WHAT YOU SHOULD DO: Sift through the material below and return the lines with "down".

DATA SUPPLIED:
* * * * * * *

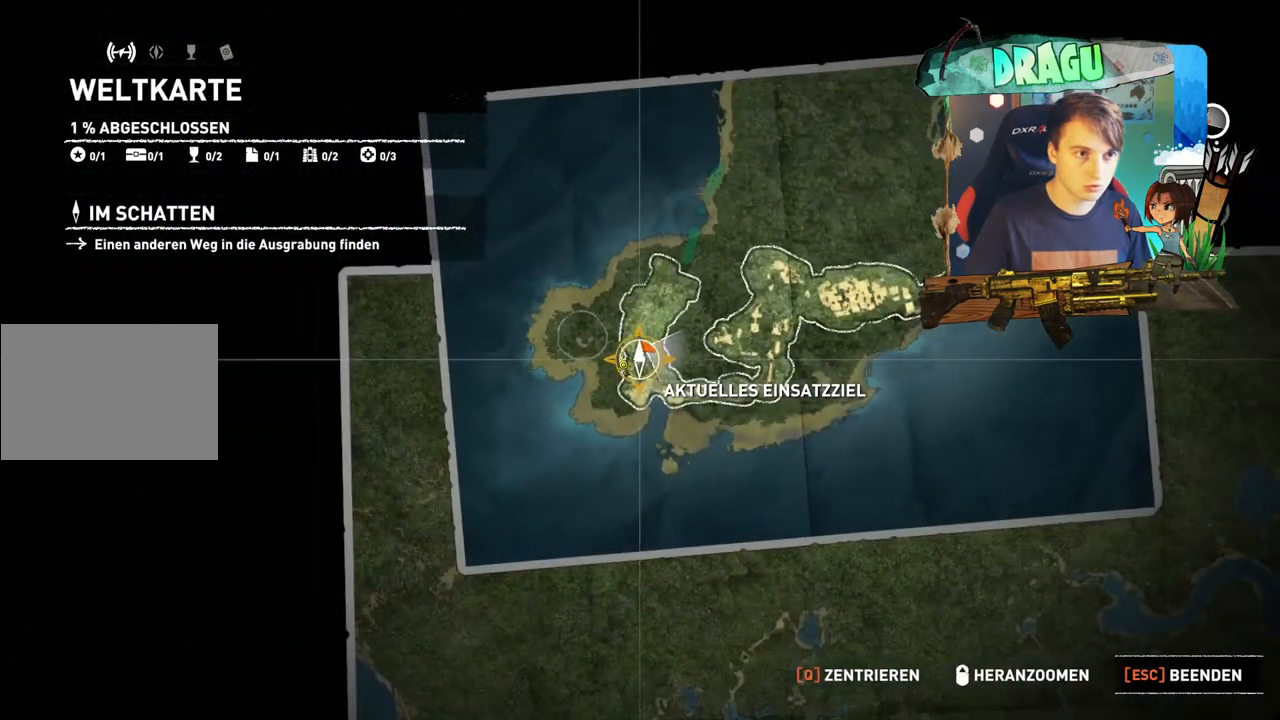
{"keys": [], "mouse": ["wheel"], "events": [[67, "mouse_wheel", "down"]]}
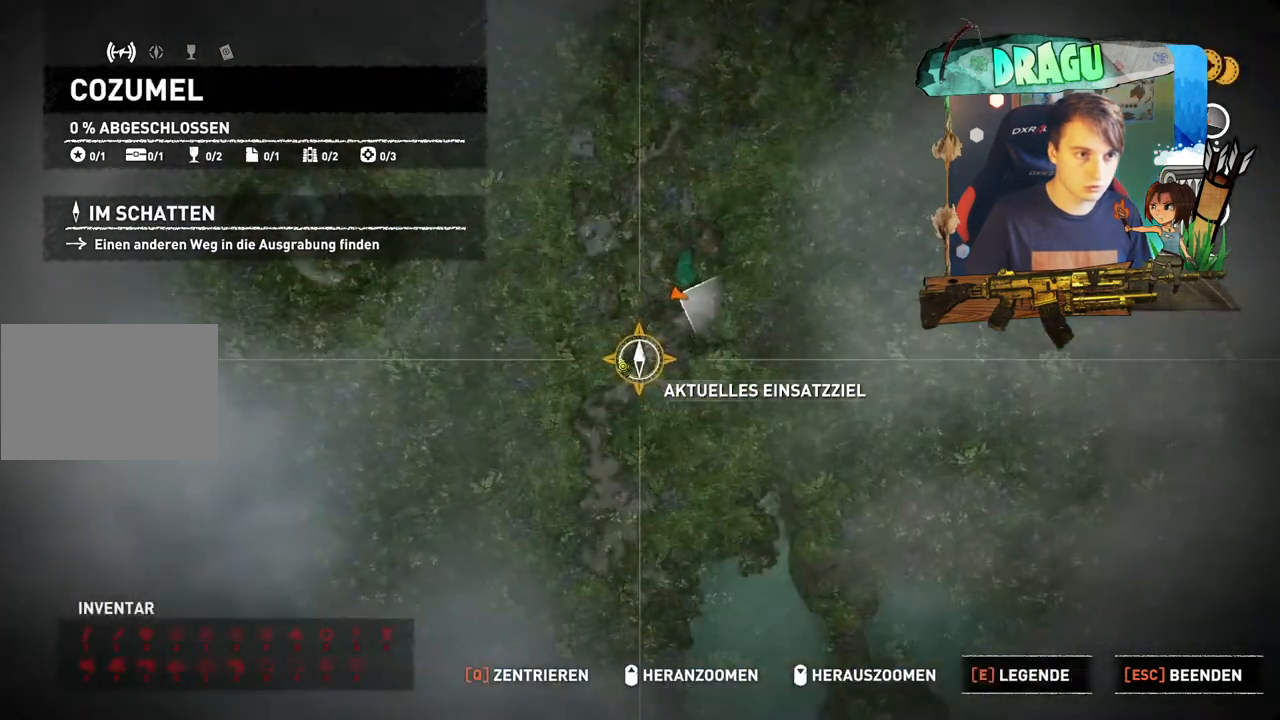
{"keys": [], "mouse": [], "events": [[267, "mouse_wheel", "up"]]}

* * * * * * *

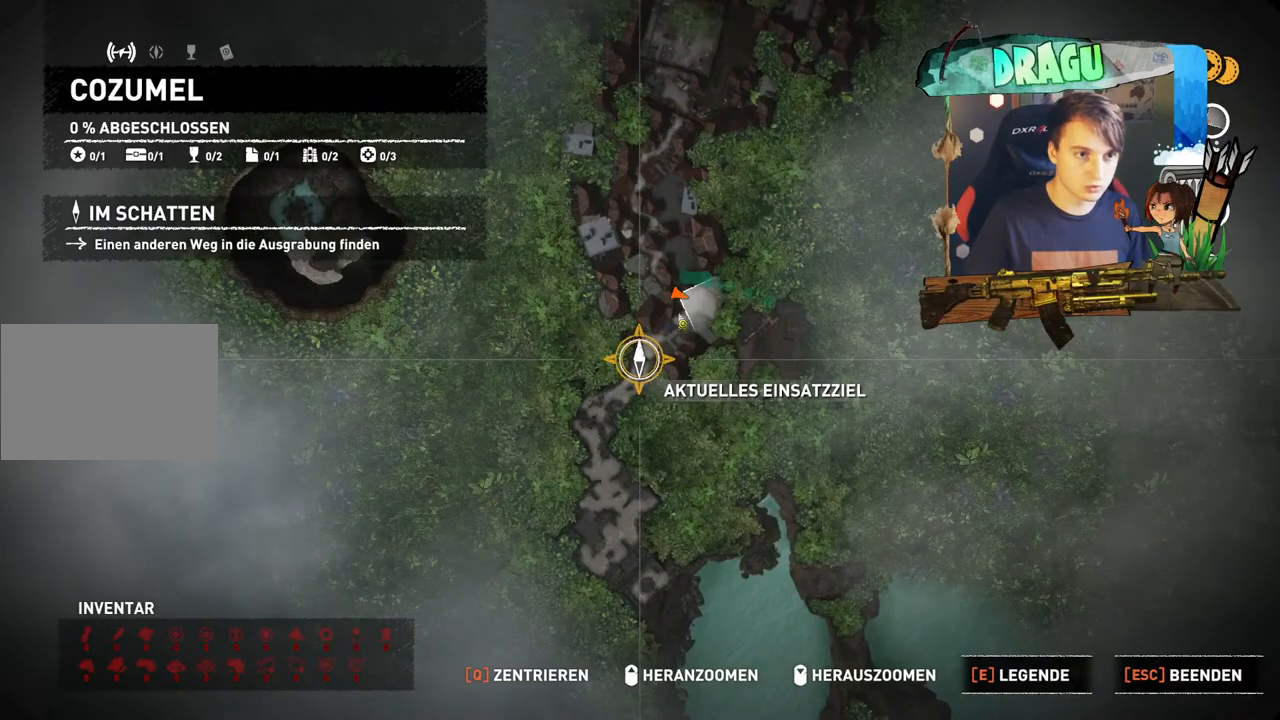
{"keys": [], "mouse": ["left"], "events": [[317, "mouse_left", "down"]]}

* * * * * * *

RESPONSE BOX:
{"keys": [], "mouse": ["wheel"], "events": [[67, "mouse_wheel", "down"]]}
{"keys": [], "mouse": ["left"], "events": [[317, "mouse_left", "down"]]}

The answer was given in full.